▶ [AIM OF THE EXERCISE] Update the lines below by changing every "Production Type" to "Type Foundry" and keeping everything else the same. Leave the pictures out of your answer.

Top of MATERIAL SUPPLIED

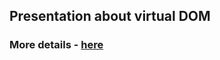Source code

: ## Presentation about virtual DOM

### More details - <a href="https://github.com/Iogsotot/reveal-presentation-2020Q3/blob/develop/presentation.md">here</a>
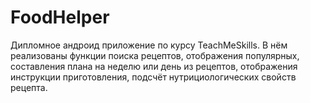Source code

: # FoodHelper
Дипломное андроид приложение по курсу TeachMeSkills. В нём реализованы функции поиска рецептов, отображения популярных, составления плана на неделю или день из рецептов,
отображения инструкции приготовления, подсчёт нутрициологических свойств рецепта.
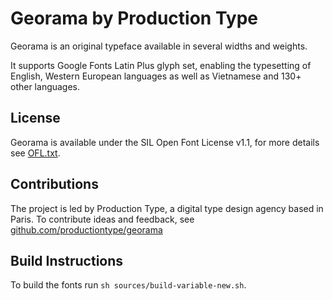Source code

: Georama by Production Type
===========================

Georama is an original typeface available in several widths and weights.

It supports Google Fonts Latin Plus glyph set, enabling the typesetting of English, Western European languages as well as Vietnamese and 130+ other languages.


License
-------

Georama is available under the SIL Open Font License v1.1, for more details see [OFL.txt](OFL.txt).

Contributions
-------------

The project is led by Production Type, a digital type design agency based in Paris. 
To contribute ideas and feedback, see [github.com/productiontype/georama](https://github.com/productiontype/georama)

Build Instructions
------------------

To build the fonts run `sh sources/build-variable-new.sh`.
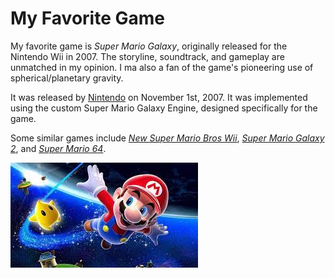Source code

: # My Favorite Game
My favorite game is *Super Mario Galaxy*, originally released for the Nintendo Wii in 2007. The storyline, soundtrack, and gameplay are unmatched in my opinion. I ma also a fan of the game's pioneering use of spherical/planetary gravity.

It was released by [Nintendo](https://www.nintendo.com/us/) on November 1st, 2007. It was implemented using the custom Super Mario Galaxy Engine, designed specifically for the game.

Some similar games include [*New Super Mario Bros Wii*](https://www.mariowiki.com/New_Super_Mario_Bros._Wii), [*Super Mario Galaxy 2*](https://www.mariowiki.com/Super_Mario_Galaxy_2), and [*Super Mario 64*](https://www.mariowiki.com/Super_Mario_64).

![](smg.jpeg)
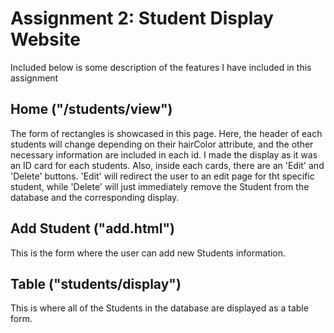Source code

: # Assignment 2: Student Display Website

Included below is some description of the features I have included in this assignment


## Home ("/students/view")

The form of rectangles is showcased in this page. Here, the header of each students will change depending on their hairColor attribute, and the other necessary information are included in each id. I made the display as it was an ID card for each students. Also, inside each cards, there are an 'Edit' and 'Delete' buttons. 'Edit' will redirect the user to an edit page for tht specific student, while 'Delete' will just immediately remove the Student from the database and the corresponding display.


## Add Student ("add.html")

This is the form where the user can add new Students information. 


## Table ("students/display")

This is where all of the Students in the database are displayed as a table form.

Bottom of MATERIAL SUPPLIED

▶ [EXERCISE OUTPUT]
Source code

: ## Presentation about virtual DOM

### More details - <a href="https://github.com/Iogsotot/reveal-presentation-2020Q3/blob/develop/presentation.md">here</a>
Source code

: # FoodHelper
Дипломное андроид приложение по курсу TeachMeSkills. В нём реализованы функции поиска рецептов, отображения популярных, составления плана на неделю или день из рецептов,
отображения инструкции приготовления, подсчёт нутрициологических свойств рецепта.
Source code

: Georama by Type Foundry
===========================

Georama is an original typeface available in several widths and weights.

It supports Google Fonts Latin Plus glyph set, enabling the typesetting of English, Western European languages as well as Vietnamese and 130+ other languages.


License
-------

Georama is available under the SIL Open Font License v1.1, for more details see [OFL.txt](OFL.txt).

Contributions
-------------

The project is led by Type Foundry, a digital type design agency based in Paris. 
To contribute ideas and feedback, see [github.com/productiontype/georama](https://github.com/productiontype/georama)

Build Instructions
------------------

To build the fonts run `sh sources/build-variable-new.sh`.
Source code

: # My Favorite Game
My favorite game is *Super Mario Galaxy*, originally released for the Nintendo Wii in 2007. The storyline, soundtrack, and gameplay are unmatched in my opinion. I ma also a fan of the game's pioneering use of spherical/planetary gravity.

It was released by [Nintendo](https://www.nintendo.com/us/) on November 1st, 2007. It was implemented using the custom Super Mario Galaxy Engine, designed specifically for the game.

Some similar games include [*New Super Mario Bros Wii*](https://www.mariowiki.com/New_Super_Mario_Bros._Wii), [*Super Mario Galaxy 2*](https://www.mariowiki.com/Super_Mario_Galaxy_2), and [*Super Mario 64*](https://www.mariowiki.com/Super_Mario_64).

![](smg.jpeg)
Source code

: # Assignment 2: Student Display Website

Included below is some description of the features I have included in this assignment


## Home ("/students/view")

The form of rectangles is showcased in this page. Here, the header of each students will change depending on their hairColor attribute, and the other necessary information are included in each id. I made the display as it was an ID card for each students. Also, inside each cards, there are an 'Edit' and 'Delete' buttons. 'Edit' will redirect the user to an edit page for tht specific student, while 'Delete' will just immediately remove the Student from the database and the corresponding display.


## Add Student ("add.html")

This is the form where the user can add new Students information. 


## Table ("students/display")

This is where all of the Students in the database are displayed as a table form.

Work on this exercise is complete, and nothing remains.